» ZADANIA DO WYKONANIA
a: Przetłumacz na język angielski zdanie z artykułu o obronie powietrznej powojennej Ukrainy: „W lutym Starmer podkreślał, że "gwarancja bezpieczeństwa USA to jedyny sposób, aby skutecznie zniechęcić Rosję do ponownego ataku na Ukrainę".”
b: Kontynuuj artykuł o obronie powietrznej powojennej Ukrainy od miejsca, w którym się kończy.

» FRAGMENT DOKUMENTU
━━━━━━━━━━━━━━━━

Co z obroną powietrzną w powojennej Ukrainie? Media: USA odmawiają siłom europejskim

Emmanuel Macron, Keir Starmer, Donald Trump i Wołodymyr Zełenski w Bazylice Świętego Piotra
Sekretarz obrony USA: powrót do Ukrainy w granicach przed 2014 rokiem to cel nierealistyczny
Źródło: TVN24
Stany Zjednoczone nie zapewnią obrony powietrznej "koalicji chętnych" w powojennej Ukrainie - poinformowała agencja Reutera. Bloomberg informował wcześniej, że o takie wsparcie zabiegały Wielka Brytania i Francja.
Kluczowe fakty:
  • Połowa uczestników koalicji zaoferowała siły do powojennej Ukrainy: samoloty, okręty wojenne i inny sprzęt wojskowy.
  • Mniej niż jedna trzecia państw zadeklarowała chęć wysłania wojsk na Ukrainę.
  • Agencja Reutera poinformowała, że Stany Zjednoczone nie chcą zapewnić europejskim partnerom obrony powietrznej.

USA odmawiają zapewnienia obrony powietrznej, mającej wesprzeć siły, które Wielka Brytania i Francja planują rozmieścić w powojennej Ukrainie - poinformowała w środę agencja Reutera, powołując się na "osoby zaznajomione ze sprawą".

Europejscy sojusznicy po rozmowach z amerykańskimi odpowiednikami doszli do wniosku, że obecna administracja USA nie udzieli im gwarancji, o które zabiegali dla "koalicji chętnych" - twierdzi agencja, przypominając, że brytyjski premier Keir Starmer uznawał amerykańskie wsparcie za niezbędne dla powstrzymania Rosji przed złamaniem przyszłego porozumienia o zawieszeniu broni.

CZYTAJ RÓWNIEŻ: Trump: popieram artykuł 5, ale myślę, że nie będzie potrzeby

W lutym Starmer podkreślał, że "gwarancja bezpieczeństwa USA to jedyny sposób, aby skutecznie zniechęcić Rosję do ponownego ataku na Ukrainę".

Wielka Brytania i Francja liczą, że Trump zainterweniuje

Bloomberg informował wcześniej, że Wielka Brytania i Francja starały się przekonać prezydenta Donalda Trumpa do wsparcia stacjonujących w powojennej Ukrainie oddziałów za pomocą sił powietrznych, a także pomocy wywiadowczej i monitorowania granic.

━━━━━━━━━━━━━━━━

» WYCIĄG Z DANYCH
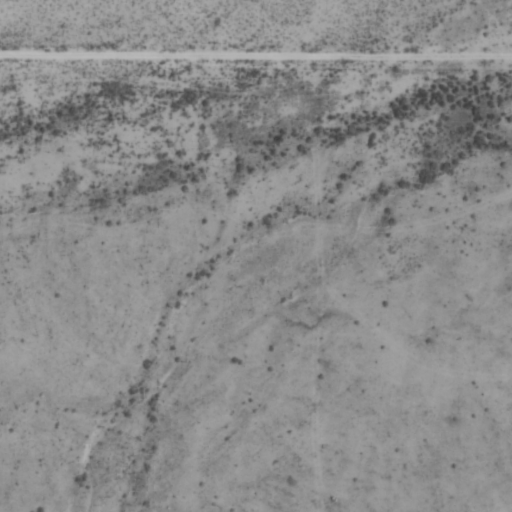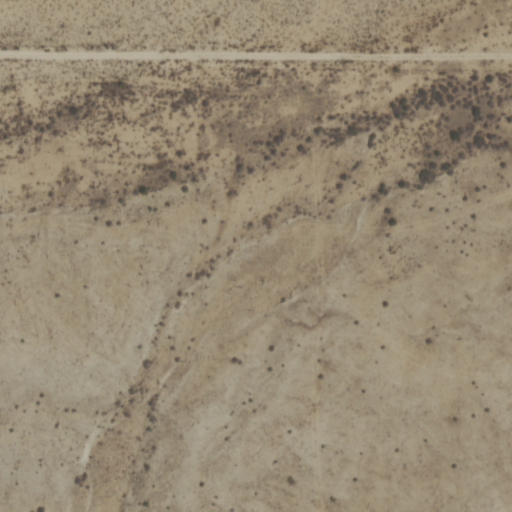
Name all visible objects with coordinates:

━━━━━━━━━━━━━━━━

» ODPOWIEDZI DO ZADAŃ
a: In February, Starmer stressed that "a US security guarantee is the only way to effectively deter Russia from attacking Ukraine again."

b:
Oba kraje nadal mają nadzieję, że USA będą dostarczać informacje wywiadowcze, a także nadzorować granicę między Ukrainą a Rosją - stwierdził Bloomberg

Emmanuel Macron, Keir Starmer, Donald Trump i Wołodymyr Zełenski w Bazylice Świętego Piotra
Emmanuel Macron, Keir Starmer, Donald Trump i Wołodymyr Zełenski w Bazylice Świętego Piotra
Źródło: PAP/EPA

Niektórzy europejscy urzędnicy liczą również, że Trump zainterweniuje, gdyby wojska brytyjskie i francuskie stacjonujące w Ukrainie zostały zaatakowane przez Rosję, ale sądzą, że nie zobowiąże się do tego na piśmie.

Obecnie europejskie rządy skłaniają się do poglądu, że połączenie sił ukraińskich, szkoleń sojuszniczych, europejskich wojsk i samolotów stacjonujących na wschodniej flance NATO oraz patroli na Morzu Czarnym wystarczy - powiedział agencji jeden z rozmówców.

Krótka lista państw chętnych do wysłania wojsk na Ukrainę

- Doceniamy pracę, jaką sojusznicy, szczególnie Francja i Wielka Brytania, wspólnie z Niemcami i innymi podjęli by zbudować koalicję chętnych - powiedział w środę reporterom w Brukseli ambasador USA przy NATO Matthew Whitaker.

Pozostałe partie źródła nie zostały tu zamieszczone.